Celadon ceramic tiles
18 x 11 cm
The Appeal series examines the possibilities of material control. Pushing the limits of clay’s plasticity to its maximum, I play with the elements expelled by the extruder, this «idea developing machine», by pushing the shape itself and adding more and more oxygen. As I breathe more air in, the primary volumes, in this instance hollow tubes, fill up with air. And just before they explode, I stop and look at the inflated shape which seems comfortable again.
The propelled oxygen gives the piece the breathing space it needed. In essence, the swollen form is transient, destined to burst or wither. I seek to capture this very state of uncertainty. The imperfection of the work as a whole betrays the effort applied to the material. Like a sad object trying to make a good impression, before collapsing. Appeal retains the feeling of always being on the verge of implosion.
Born in Paris and graduated from the Sorbonne Paris IV in Art History. I completed a sculpture course specialising in earthenware modelling at Les Ateliers de Paris. I regularly train during masterclass, especially with Shozo Michikawa.
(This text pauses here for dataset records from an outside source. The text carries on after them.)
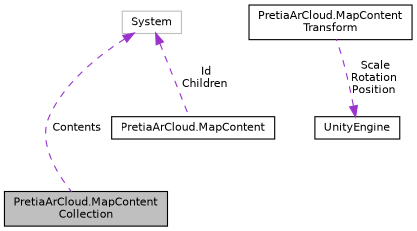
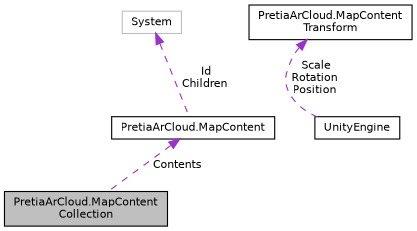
  digraph {
    node [color=black fillcolor=white fontname=Helvetica fontsize=10 shape=record style=filled]
    edge [color=darkorchid3 dir=back fontname=Helvetica fontsize=10 labelfontname=Helvetica labelfontsize=10 style=dashed]
    n1 [fillcolor=grey75 fontcolor=black height=0.2 label="PretiaArCloud.MapContent\lCollection" width=0.4]
    n2 [height=0.2 label="PretiaArCloud.MapContent" width=0.4]
    n3 [height=0.2 label="PretiaArCloud.MapContent\lTransform" width=0.4]
    n4 [height=0.2 label=UnityEngine width=0.4]
    n5 [color=grey75 height=0.2 label=System width=0.4]
-   n5 -> n1 [label=" Contents"]
-   n4 -> n3 [label=" Scale\nRotation\nPosition"]
+   n2 -> n1 [label=" Contents"]
+   n3 -> n4 [label=" Scale\nRotation\nPosition"]
    n5 -> n2 [label=" Id\nChildren"]
  }
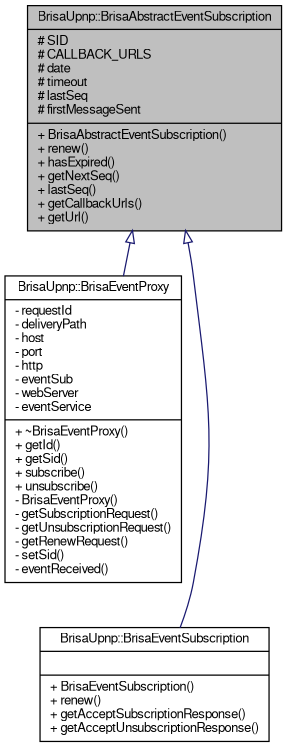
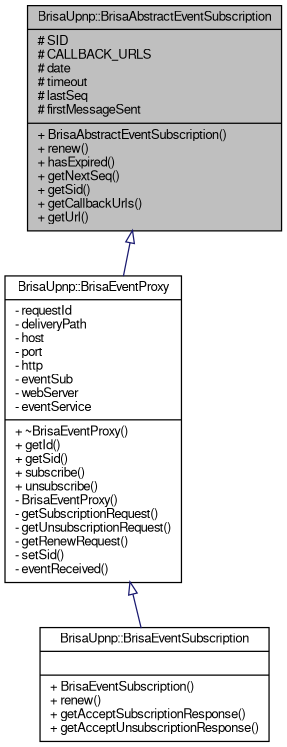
  digraph {
    node [color=black fontname=FreeSans fontsize=10 shape=record]
    edge [arrowtail=empty color=midnightblue dir=back fontname=FreeSans fontsize=10 labelfontname=FreeSans labelfontsize=10 style=solid]
-   n1 [fillcolor=grey75 fontcolor=black height=0.2 label="{BrisaUpnp::BrisaAbstractEventSubscription\n|# SID\l# CALLBACK_URLS\l# date\l# timeout\l# lastSeq\l# firstMessageSent\l|+ BrisaAbstractEventSubscription()\l+ renew()\l+ hasExpired()\l+ getNextSeq()\l+ lastSeq()\l+ getCallbackUrls()\l+ getUrl()\l}" style=filled width=0.4]
+   n1 [fillcolor=grey75 fontcolor=black height=0.2 label="{BrisaUpnp::BrisaAbstractEventSubscription\n|# SID\l# CALLBACK_URLS\l# date\l# timeout\l# lastSeq\l# firstMessageSent\l|+ BrisaAbstractEventSubscription()\l+ renew()\l+ hasExpired()\l+ getNextSeq()\l+ getSid()\l+ getCallbackUrls()\l+ getUrl()\l}" style=filled width=0.4]
    n2 [height=0.2 label="{BrisaUpnp::BrisaEventProxy\n|- requestId\l- deliveryPath\l- host\l- port\l- http\l- eventSub\l- webServer\l- eventService\l|+ ~BrisaEventProxy()\l+ getId()\l+ getSid()\l+ subscribe()\l+ unsubscribe()\l- BrisaEventProxy()\l- getSubscriptionRequest()\l- getUnsubscriptionRequest()\l- getRenewRequest()\l- setSid()\l- eventReceived()\l}" width=0.4]
    n3 [height=0.2 label="{BrisaUpnp::BrisaEventSubscription\n||+ BrisaEventSubscription()\l+ renew()\l+ getAcceptSubscriptionResponse()\l+ getAcceptUnsubscriptionResponse()\l}" width=0.4]
    n1 -> n2
-   n1 -> n3
+   n2 -> n3
  }
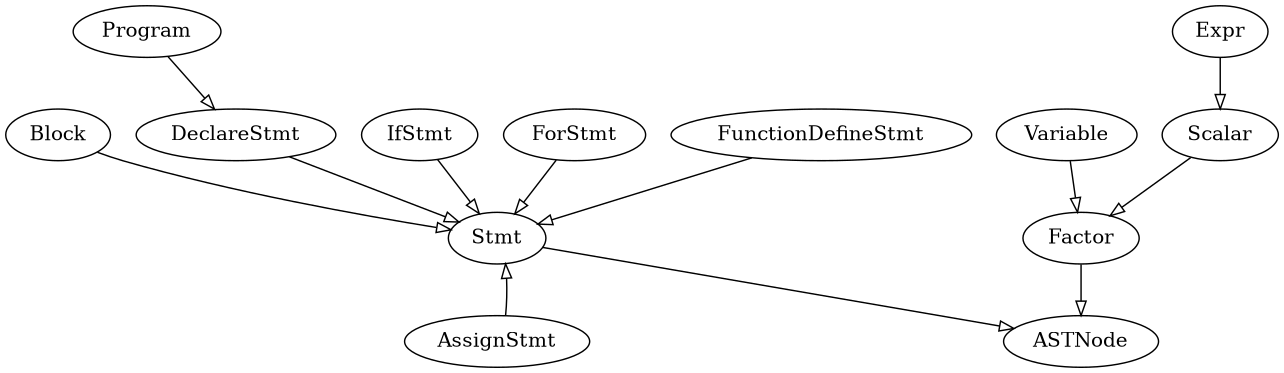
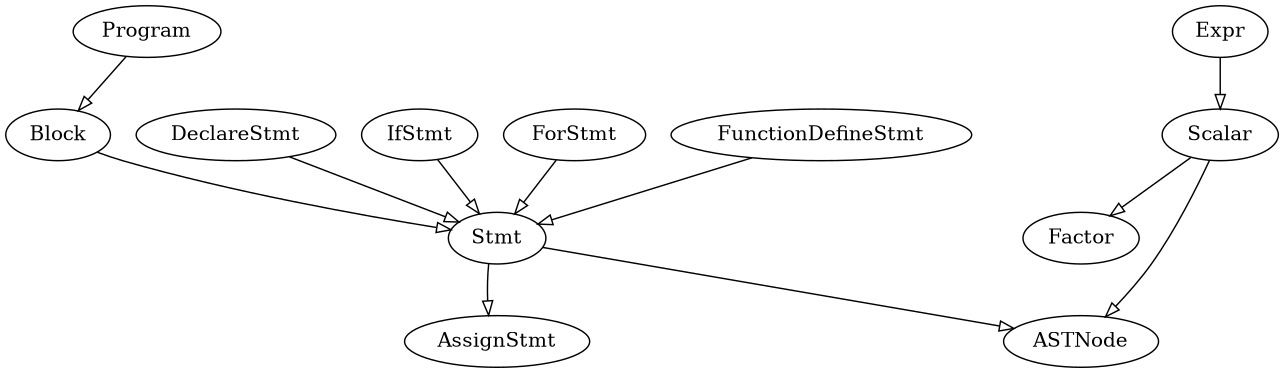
  digraph {
    edge [arrowhead=empty]
    Program
    Block
    Stmt
    ASTNode
    IfStmt
    AssignStmt
    DeclareStmt
    Factor
    ForStmt
    FunctionDefineStmt
-   Variable
    Scalar
    Expr
-   Program -> DeclareStmt
+   Program -> Block
    Block -> Stmt
    Stmt -> ASTNode
    IfStmt -> Stmt
-   AssignStmt -> Stmt
+   Stmt -> AssignStmt
    DeclareStmt -> Stmt
-   Factor -> ASTNode
+   Scalar -> ASTNode
    ForStmt -> Stmt
    FunctionDefineStmt -> Stmt
-   Variable -> Factor
    Scalar -> Factor
    Expr -> Scalar
  }
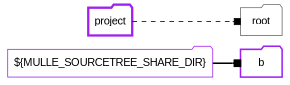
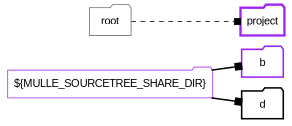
  digraph {
    fontname="Liberation Sans"
    rankdir=LR
    node [color=purple fontname="Liberation Sans" penwidth=1 shape=folder]
    edge [arrowhead=box fontname="Liberation Sans" style=bold]
    n1 [label="${MULLE_SOURCETREE_SHARE_DIR}"]
    n2 [label=b penwidth=2]
+   n3 [color=black label=d penwidth=2]
    n4 [label=project penwidth=3]
    n5 [color=gray40 label=root]
    n1 -> n2
-   n4 -> n5 [style=dashed]
+   n1 -> n3
+   n5 -> n4 [style=dashed]
  }
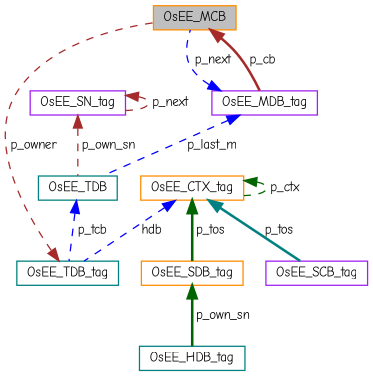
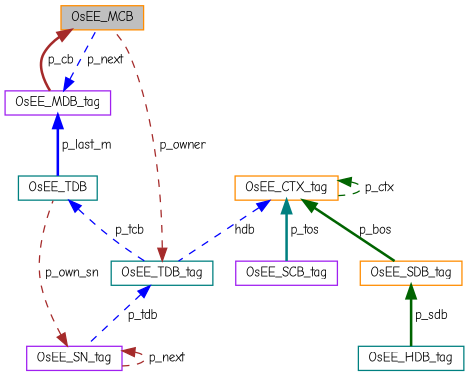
  digraph {
    fontname="Comic Neue"
    node [color=darkorange fillcolor=white fontname="Comic Neue" fontsize=10 shape=record style=filled]
    edge [color=blue dir=back fontname="Comic Neue" fontsize=10 labelfontname=Helvetica labelfontsize=10 style=dashed]
    n1 [fillcolor=grey75 fontcolor=black height=0.2 label=OsEE_MCB width=0.4]
    n2 [color=purple height=0.2 label=OsEE_MDB_tag width=0.4]
    n3 [color=teal height=0.2 label=OsEE_TDB width=0.4]
    n4 [color=teal height=0.2 label=OsEE_TDB_tag width=0.4]
    n5 [color=purple height=0.2 label=OsEE_SN_tag width=0.4]
    n6 [color=teal height=0.2 label=OsEE_HDB_tag width=0.4]
    n7 [color=purple height=0.2 label=OsEE_SCB_tag width=0.4]
    n8 [height=0.2 label=OsEE_CTX_tag width=0.4]
    n9 [height=0.2 label=OsEE_SDB_tag width=0.4]
    n1 -> n2 [color=brown label=" p_cb" style=bold]
    n2 -> n1 [label=" p_next"]
-   n2 -> n3 [label=" p_last_m"]
+   n2 -> n3 [label=" p_last_m" style=bold]
    n3 -> n4 [label=" p_tcb"]
    n4 -> n1 [color=brown label=" p_owner"]
+   n4 -> n5 [label=" p_tdb"]
    n5 -> n3 [color=brown label=" p_own_sn"]
    n5 -> n5 [color=brown label=" p_next"]
    n8 -> n4 [label=" hdb"]
    n8 -> n7 [color=teal label=" p_tos" style=bold]
    n8 -> n8 [color=darkgreen label=" p_ctx"]
-   n8 -> n9 [color=darkgreen label=" p_tos" style=bold]
-   n9 -> n6 [color=darkgreen label=" p_own_sn" style=bold]
+   n8 -> n9 [color=darkgreen label=" p_bos" style=bold]
+   n9 -> n6 [color=darkgreen label=" p_sdb" style=bold]
  }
I work with the extruder, which, by means of pressure, decides the aspect of each elements of the piece that I then assemble. Since I discovered this tool, it has became the technical impulse of each of my pieces. This «idea developing machine» also represents what interests me in ceramics today. Part of my research is aimed at questioning the properties and limits of clay. The extruder allows me to give my ceramics an impulse and to give outlets and possibilities to my ceramics.
In appearance soft and irresistible, the shape of my pieces might lead one to believe that it would make for a cosy nest to curl up in, but in reality, as one gets closer, it is hard, fragile and icy, or perhaps the very opposite.